Git, originally created for Linux kernel development, is open-source software that developers worldwide utilize to manage source code repositories, tarballs, and to track changes in files.
The software is an example of a Distributed Version Control System (DVCS) and is used by companies large and small, including Microsoft, Google, Facebook, Gnome, and PostgreSQL.
The vulnerability, CVE 2018-11235, occurs due to the management of remote repository definitions and data.
Remote repositories may contain definitions for submodules -- and data -- which are contained and checked in to the parent repository as a folder. When this repository is cloned, Git checks the parent system before preparing to clone related submodules.
As the submodule's repository already exists on disk, full cloning is skipped and the software will only check the on-disk version.
When you use Git to clone a repository, some configuration elements are also intentionally left out to prevent remote servers from fetching and executing code on remote systems. Some of the configurations left out including the content of the .git/config file and hook scripts.
The vulnerability, however, allows exactly this to happen.
Edward Thomson, program manager for Visual Studio Team Services (VSTS) at Microsoft explained in a blog post that "since the submodule's repository is checked in to the parent repository, it's never actually cloned."
"The submodule repository can therefore actually have a hook already configured," Thomson explained. "If when you recursively cloned (and this repository does have to be cloned with -- recursive for this vulnerability to manifest) this carefully crafted malicious parent repository, it will first check out the parent, then read the submodule's checked-in repository in order to write the submodule to the working directory, and finally it will execute any post-checkout hooks that are configured in the submodule's checked-in repository."
The solution to a problem which could lead to remote code execution attacks has turned out to be rather simple. Git clients will now investigate submodule folder names more closely and they must be present within the .gitrepository folder, rather than working directories.
Another bug, CVE-2018-11233, has also been patched. This vulnerability is related to sanity-check pathnames on NTFS and, if exploited, can result in reading out-of-bounds memory.
The security flaws have been resolved in the latest update of the software, Git v2.17.1, as well as older maintenance tracks.

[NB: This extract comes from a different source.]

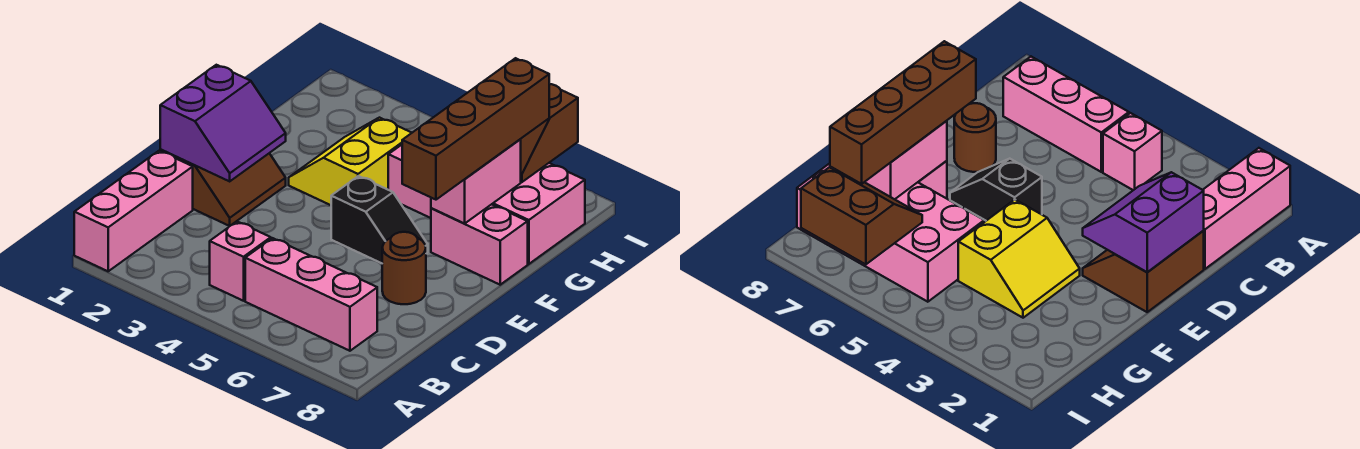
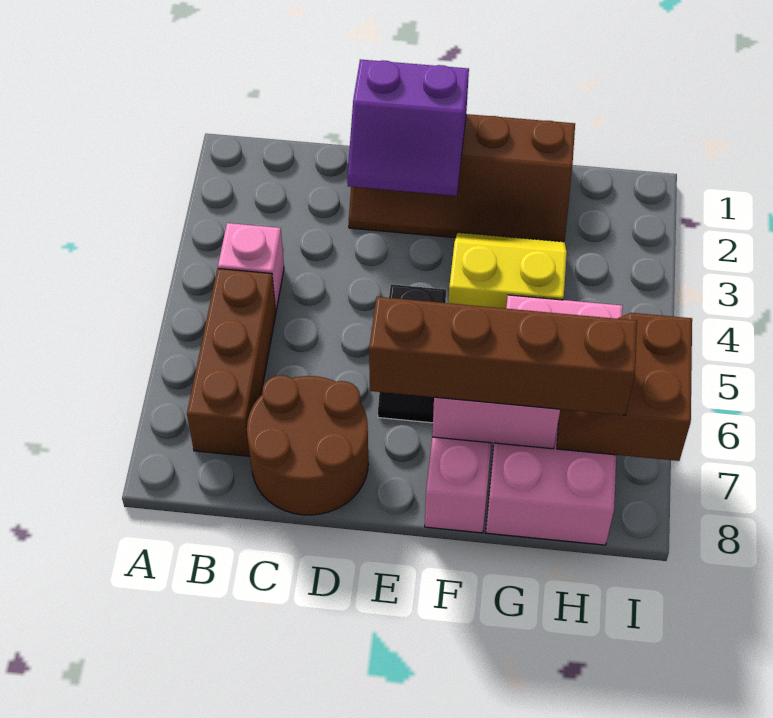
pink 1x3 brick [74,151,193,271] -> none
pink 1x3 brick [245,238,377,351] -> brown 1x3 brick [187,269,276,456]
brown 2x2 slope [160,150,286,226] -> brown 2x4 slope [349,114,575,242]
brown 1x1 round brick [382,232,426,304] -> brown 2x2 round brick [247,375,368,515]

Git for Windows 2.17.1 (2) also includes a fix. Microsoft has further mitigated the major vulnerability by blocking malicious repositories from being pushed to VSTS.
The update also includes Git server-side support to reject pushes to repositories that attempt to create malformed .gitmodules files. The developers of Git say that this should "help hosting sites protect their customers with older clients by preventing malicious contents from spreading."
Credit was given to security researcher Etienne Stalmans for discovering and reporting the security issue.